1194話 練習する
練習するというのは、ベストを思い描いて「いつかできる」とくり返すことではないように感じる。
何がしたいのか身体に伝えて、自分が今「実際に」何をやっているかを感知すると、その時点の身体の運用能力のベターないしベストが現れる。
次の一手が現れる。
そのレベルでくり返すと、潜在的な身体の運用能力が上がってくる。
次の一手が現れる。
私が私の体だったら、今の身体の運用能力を無視した、ハイレベルもしくは見当違いの理想に、無理矢理鋳型にはめるような練習にはつきあいたくない。
今できる一番いい仕事を見せてよ、と言われたら張り切っちゃう。
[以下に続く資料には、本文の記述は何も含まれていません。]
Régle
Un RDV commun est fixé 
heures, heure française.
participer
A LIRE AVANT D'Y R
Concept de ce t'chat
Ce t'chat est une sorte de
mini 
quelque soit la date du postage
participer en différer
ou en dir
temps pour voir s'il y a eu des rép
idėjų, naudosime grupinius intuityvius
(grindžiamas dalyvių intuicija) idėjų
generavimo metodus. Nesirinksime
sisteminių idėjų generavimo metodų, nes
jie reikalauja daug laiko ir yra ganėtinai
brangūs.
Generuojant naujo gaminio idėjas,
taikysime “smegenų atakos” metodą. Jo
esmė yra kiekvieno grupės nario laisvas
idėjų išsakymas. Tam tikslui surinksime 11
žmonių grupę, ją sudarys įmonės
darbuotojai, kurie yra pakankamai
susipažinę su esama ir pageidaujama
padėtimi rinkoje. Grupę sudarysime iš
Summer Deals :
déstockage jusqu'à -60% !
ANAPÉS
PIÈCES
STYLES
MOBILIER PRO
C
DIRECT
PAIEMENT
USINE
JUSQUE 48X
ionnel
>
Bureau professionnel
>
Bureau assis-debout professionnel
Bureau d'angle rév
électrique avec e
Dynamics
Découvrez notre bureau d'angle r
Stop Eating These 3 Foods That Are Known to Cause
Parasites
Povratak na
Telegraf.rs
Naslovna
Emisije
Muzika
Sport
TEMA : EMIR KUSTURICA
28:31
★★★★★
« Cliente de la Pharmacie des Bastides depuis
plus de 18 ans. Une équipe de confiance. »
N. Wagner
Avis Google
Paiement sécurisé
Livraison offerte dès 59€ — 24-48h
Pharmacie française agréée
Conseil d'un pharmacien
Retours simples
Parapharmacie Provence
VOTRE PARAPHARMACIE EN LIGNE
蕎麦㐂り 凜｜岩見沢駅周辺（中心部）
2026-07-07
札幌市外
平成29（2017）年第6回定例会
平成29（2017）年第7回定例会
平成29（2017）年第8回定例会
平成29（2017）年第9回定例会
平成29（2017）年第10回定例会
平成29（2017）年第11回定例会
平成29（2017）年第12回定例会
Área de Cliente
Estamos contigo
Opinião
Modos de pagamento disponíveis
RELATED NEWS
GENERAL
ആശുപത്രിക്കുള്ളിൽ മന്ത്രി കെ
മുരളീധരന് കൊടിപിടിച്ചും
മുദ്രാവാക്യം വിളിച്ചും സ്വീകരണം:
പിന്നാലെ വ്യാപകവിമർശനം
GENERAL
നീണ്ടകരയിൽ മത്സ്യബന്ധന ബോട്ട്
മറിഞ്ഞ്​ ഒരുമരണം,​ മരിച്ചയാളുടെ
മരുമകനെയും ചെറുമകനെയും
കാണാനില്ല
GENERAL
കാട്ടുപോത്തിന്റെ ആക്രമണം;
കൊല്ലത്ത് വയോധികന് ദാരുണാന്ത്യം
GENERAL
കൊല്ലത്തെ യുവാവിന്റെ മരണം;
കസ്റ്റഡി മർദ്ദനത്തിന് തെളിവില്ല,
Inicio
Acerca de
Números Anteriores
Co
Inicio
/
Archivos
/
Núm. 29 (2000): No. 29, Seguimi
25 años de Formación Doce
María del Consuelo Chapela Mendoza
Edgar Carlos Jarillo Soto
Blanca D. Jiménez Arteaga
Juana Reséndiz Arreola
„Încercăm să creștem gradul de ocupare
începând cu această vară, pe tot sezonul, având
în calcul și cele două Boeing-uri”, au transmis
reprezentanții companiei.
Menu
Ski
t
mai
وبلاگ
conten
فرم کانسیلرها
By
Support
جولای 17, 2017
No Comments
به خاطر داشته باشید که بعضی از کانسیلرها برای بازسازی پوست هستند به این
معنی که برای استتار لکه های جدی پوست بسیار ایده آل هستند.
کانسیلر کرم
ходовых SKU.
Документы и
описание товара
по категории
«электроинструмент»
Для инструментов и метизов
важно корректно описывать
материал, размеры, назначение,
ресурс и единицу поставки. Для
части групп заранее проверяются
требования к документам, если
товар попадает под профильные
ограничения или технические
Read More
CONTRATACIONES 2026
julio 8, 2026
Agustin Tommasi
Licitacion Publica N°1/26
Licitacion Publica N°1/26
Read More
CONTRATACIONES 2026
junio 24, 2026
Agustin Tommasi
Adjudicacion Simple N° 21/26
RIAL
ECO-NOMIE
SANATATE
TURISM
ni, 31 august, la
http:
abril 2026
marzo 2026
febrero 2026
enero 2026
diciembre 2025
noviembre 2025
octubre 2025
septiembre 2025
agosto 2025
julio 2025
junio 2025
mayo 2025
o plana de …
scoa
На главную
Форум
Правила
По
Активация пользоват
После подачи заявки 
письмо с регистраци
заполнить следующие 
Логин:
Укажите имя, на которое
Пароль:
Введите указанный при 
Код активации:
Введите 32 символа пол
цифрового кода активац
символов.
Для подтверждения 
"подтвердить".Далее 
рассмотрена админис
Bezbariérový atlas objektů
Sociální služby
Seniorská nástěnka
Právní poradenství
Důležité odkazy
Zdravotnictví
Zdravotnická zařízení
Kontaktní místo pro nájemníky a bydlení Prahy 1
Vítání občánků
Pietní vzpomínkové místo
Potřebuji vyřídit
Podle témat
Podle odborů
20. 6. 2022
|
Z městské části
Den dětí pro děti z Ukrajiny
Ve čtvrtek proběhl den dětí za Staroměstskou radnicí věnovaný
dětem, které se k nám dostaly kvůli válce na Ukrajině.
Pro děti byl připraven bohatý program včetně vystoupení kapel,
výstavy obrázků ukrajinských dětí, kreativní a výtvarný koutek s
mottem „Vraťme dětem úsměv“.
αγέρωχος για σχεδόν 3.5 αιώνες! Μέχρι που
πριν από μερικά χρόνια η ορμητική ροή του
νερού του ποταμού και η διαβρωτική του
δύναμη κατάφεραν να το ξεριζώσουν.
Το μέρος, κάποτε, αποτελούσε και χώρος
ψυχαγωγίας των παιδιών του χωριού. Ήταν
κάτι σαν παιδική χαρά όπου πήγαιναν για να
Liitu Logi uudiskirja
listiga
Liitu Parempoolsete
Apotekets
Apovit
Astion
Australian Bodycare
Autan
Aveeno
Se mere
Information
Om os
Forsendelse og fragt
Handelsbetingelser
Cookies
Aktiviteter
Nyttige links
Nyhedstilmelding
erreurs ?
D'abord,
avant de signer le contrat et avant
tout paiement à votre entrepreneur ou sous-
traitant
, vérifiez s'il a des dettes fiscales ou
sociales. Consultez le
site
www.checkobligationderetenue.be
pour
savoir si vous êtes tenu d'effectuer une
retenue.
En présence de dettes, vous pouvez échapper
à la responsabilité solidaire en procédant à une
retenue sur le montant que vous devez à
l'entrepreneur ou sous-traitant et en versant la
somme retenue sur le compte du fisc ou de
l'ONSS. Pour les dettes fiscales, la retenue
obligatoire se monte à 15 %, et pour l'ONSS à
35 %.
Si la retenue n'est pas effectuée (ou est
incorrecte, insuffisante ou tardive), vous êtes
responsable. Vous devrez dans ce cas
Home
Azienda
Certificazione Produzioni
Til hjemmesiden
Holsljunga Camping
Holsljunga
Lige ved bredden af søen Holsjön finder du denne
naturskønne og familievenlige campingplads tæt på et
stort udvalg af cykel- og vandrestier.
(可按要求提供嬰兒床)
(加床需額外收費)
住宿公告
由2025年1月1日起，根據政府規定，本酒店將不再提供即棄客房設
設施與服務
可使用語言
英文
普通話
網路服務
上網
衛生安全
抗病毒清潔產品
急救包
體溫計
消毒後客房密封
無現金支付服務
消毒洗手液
間違いない。
思わず「今以上のもの」なんか、出しちゃうかもしれない。
でもそのレベルの仕事をしている内に、経験も積むし、データも集まるし、改善点も見つかるし、対策も立つ。
その時点で一番嬉しいのは
「じゃ、次見せてよ」
という意識のスタンスであろう。よろこんでベストを出すだろう。
その時点で、その集まったデータや培ったノウハウとはまったく関係ない指令が来たとしたら、がっかりするだろうなあ。
それでも取りあえずは対応できるものをそろえてやろうとはするだろうけど。